» AIM OF THE EXERCISE
Every line that contains the word "desain" should be copied from the records below.

» INPUT MATERIAL
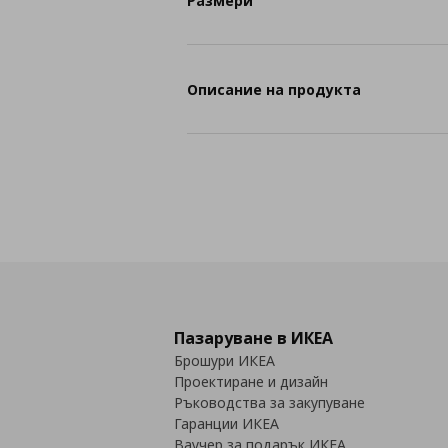
Размери
Описание на продукта
Пазаруване в ИКЕА
Брошури ИКЕА
Проектиране и дизайн
Ръководства за закупуване
Гаранции ИКЕА
Ваучер за подарък ИКЕА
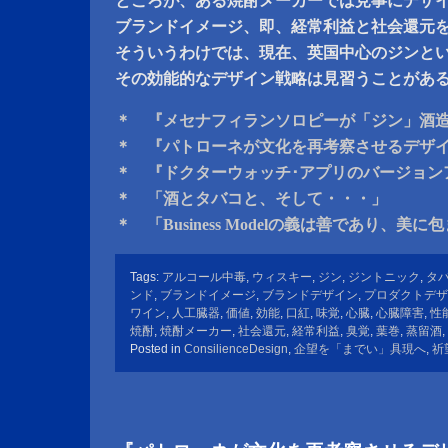
ところが、ある焼酎メーカーでは見事にデザ
ブランドイメージ、即、経常利益と社会還元
そういうわけでは、現在、英国中心のジンと
その効能的なデザイン戦略は見習うことがあ
＊ 『メセナフィランソロピーが「ジン」酒
＊ 『パトローネが文化を再考察させるデザ
＊ 『ドクターウォッチ･アプリのバージョン
＊ 「酒とタバコと、そして・・・」
＊ 「Business Modelの義は善であり、美
Tags:
アルコール中毒
,
ウィスキー
,
ジン
,
ジントニック
,
タ
ンド
,
ブランドイメージ
,
ブランドデザイン
,
プロダクトデザ
ワイン
,
人工臓器
,
価値
,
効能
,
口紅
,
味覚
,
心臓
,
心臓障害
,
性
焼酎
,
焼酎メーカー
,
社会還元
,
経常利益
,
臭覚
,
葉巻
,
蒸留酒
,
Posted in
ConsilienceDesign
,
企望を「までい」具現へ
,
祈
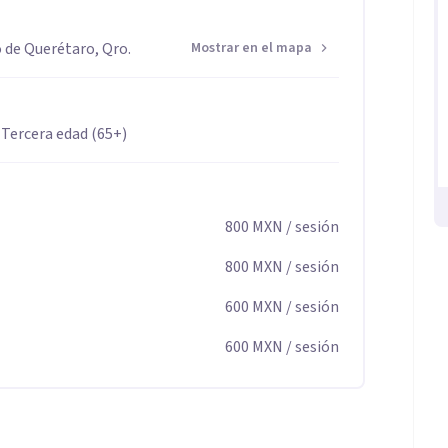
ca y experiencia en el acompañamiento emocional de
o de Querétaro, Qro.
Mostrar en el mapa
personales y procesos de cambio. Mi enfoque integra
on una escucha empática y respetuosa, adaptando cada
ajo desde la ética, la confidencialidad y el
 Tercera edad (65+)
do un espacio seguro que favorece la reflexión, el
ra una vida más equilibrada.
800
MXN
/ sesión
800
MXN
/ sesión
600
MXN
/ sesión
600
MXN
/ sesión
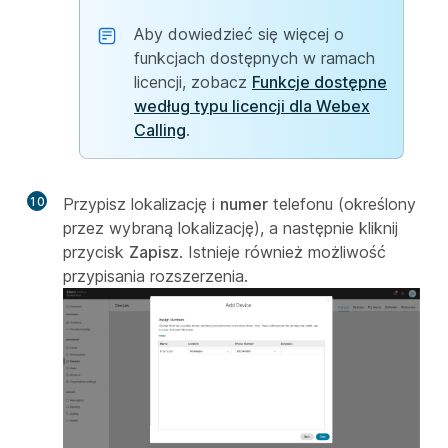
Aby dowiedzieć się więcej o
funkcjach dostępnych w ramach
licencji, zobacz
Funkcje dostępne
według typu licencji dla Webex
Calling
.
10
Przypisz lokalizację
i
numer
telefonu (określony
przez wybraną lokalizację), a następnie kliknij
przycisk
Zapisz
. Istnieje również możliwość
przypisania rozszerzenia.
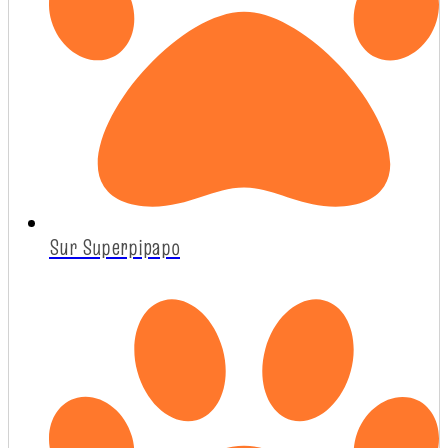
Sur Superpipapo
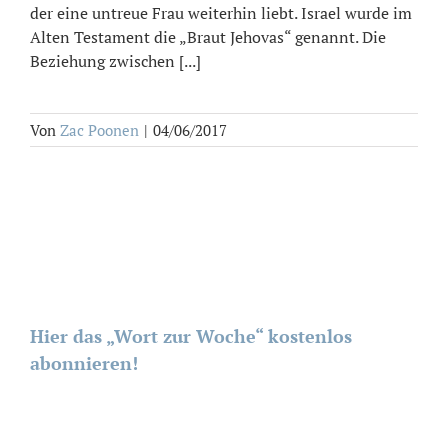
der eine untreue Frau weiterhin liebt. Israel wurde im
Alten Testament die „Braut Jehovas“ genannt. Die
Beziehung zwischen [...]
Von
Zac Poonen
|
04/06/2017
Hier das „Wort zur Woche“ kostenlos
abonnieren!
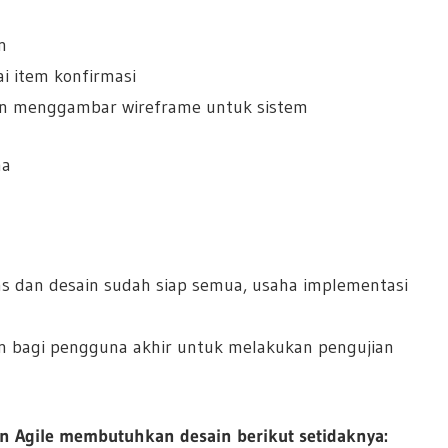
n
i item konfirmasi
n menggambar wireframe untuk sistem
na
as dan desain sudah siap semua, usaha implementasi
 bagi pengguna akhir untuk melakukan pengujian
n Agile membutuhkan desain berikut setidaknya:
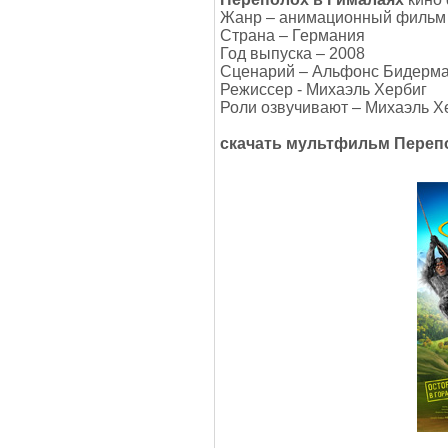
Жанр – анимационный фильм
Страна – Германия
Год выпуска – 2008
Сценарий – Альфонс Бидерма
Режиссер - Михаэль Хербиг
Роли озвучивают – Михаэль Хе
скачать мультфильм
Переп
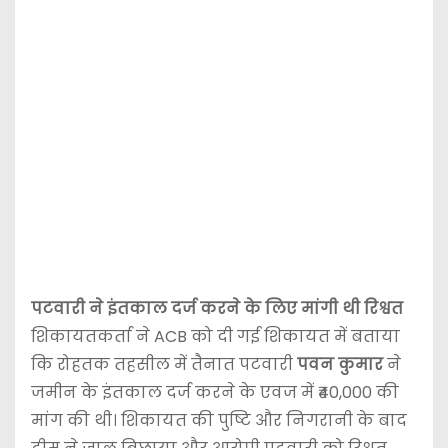
पटवारी ने इंतकाल दर्ज करने के लिए मांगी थी रिश्वत
शिकायतकर्ता ने ACB को दी गई शिकायत में बताया
कि रोहतक तहसील में तैनात पटवारी
पवन कुमार
ने
जमीन के इंतकाल दर्ज करने के एवज में ₹40,000 की
मांग की थी। शिकायत की पुष्टि और निगरानी के बाद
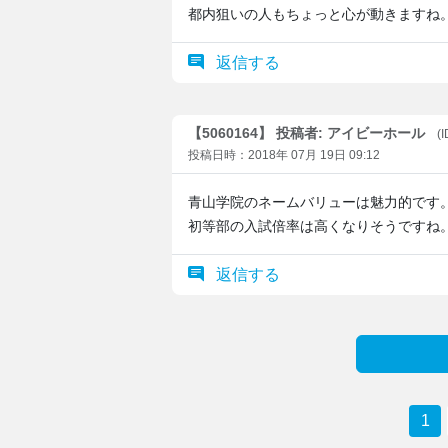
都内狙いの人もちょっと心が動きますね
返信する
【5060164】 投稿者: アイビーホール
(
投稿日時：2018年 07月 19日 09:12
青山学院のネームバリューは魅力的です
初等部の入試倍率は高くなりそうですね
返信する
1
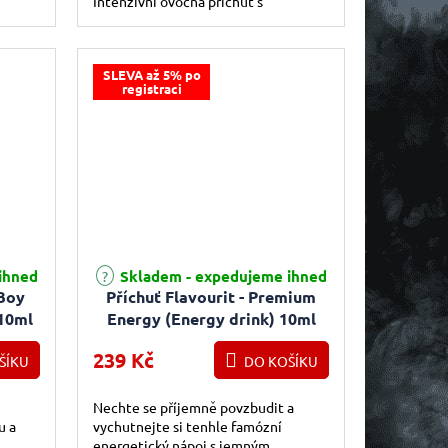
Intenzivní ovocná příchuť s
citrusovými tóny a vyváženou
sladkokyselou chutí.
SLEVA až 5% po
registraci
ihned
Skladem - expedujeme ihned
kBoy
Příchuť Flavourit - Premium
 10ml
Energy (Energy drink) 10ml
239 Kč
ŠÍKU
DO KOŠÍKU
Nechte se příjemně povzbudit a
u a
vychutnejte si tenhle famózní
n
energetický nápoj s jemným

» OUTPUT FOR THIS EXERCISE
as dan desain sudah siap semua, usaha implementasi
n Agile membutuhkan desain berikut setidaknya:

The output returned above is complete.